» **Work instructions**
Copy the rows below word for word, beginning at the line that contains "name author: DC." and stopping after the last line of the rows.

START Record excerpts

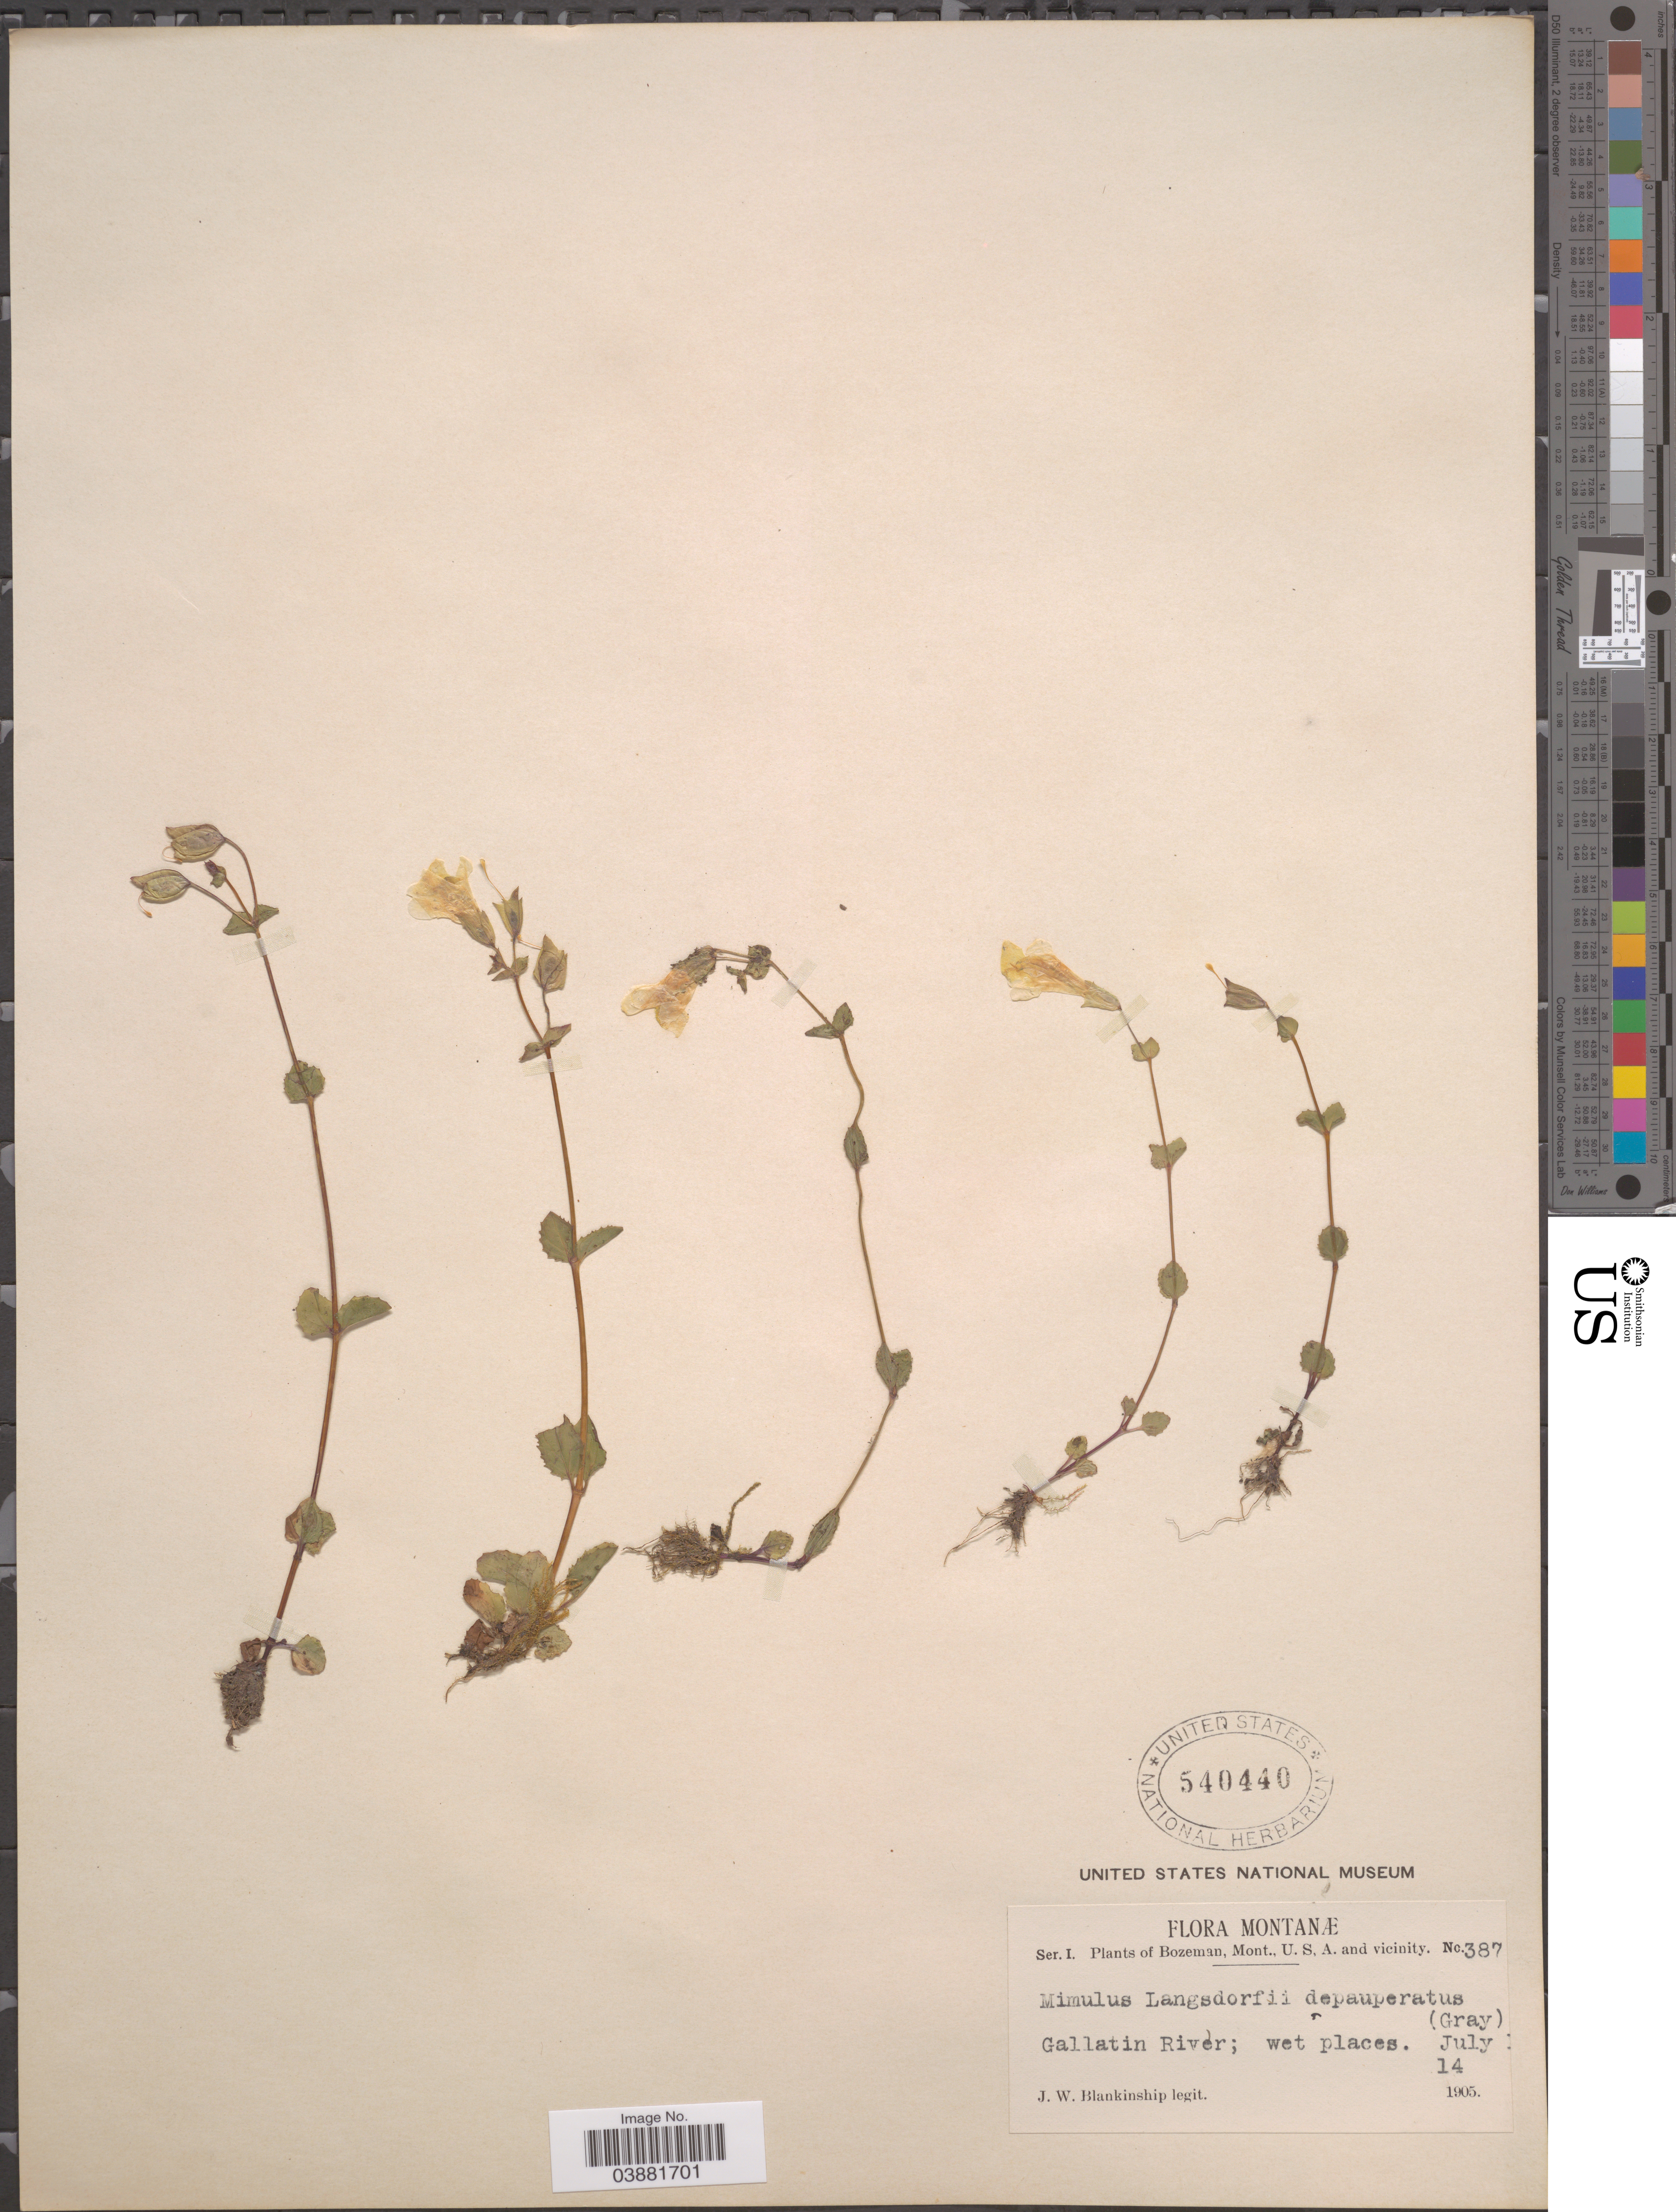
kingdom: Plantae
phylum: Tracheophyta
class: Magnoliopsida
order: Lamiales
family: Phrymaceae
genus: Mimulus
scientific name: Mimulus guttatus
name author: DC.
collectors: J. W. Blankinship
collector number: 387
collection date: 1905-05-14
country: United States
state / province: Montana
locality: Bozeman and vicinity. Gallatin River.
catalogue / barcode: US 540440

END Record excerpts

» **Result of the exercise**
name author: DC.
collectors: J. W. Blankinship
collector number: 387
collection date: 1905-05-14
country: United States
state / province: Montana
locality: Bozeman and vicinity. Gallatin River.
catalogue / barcode: US 540440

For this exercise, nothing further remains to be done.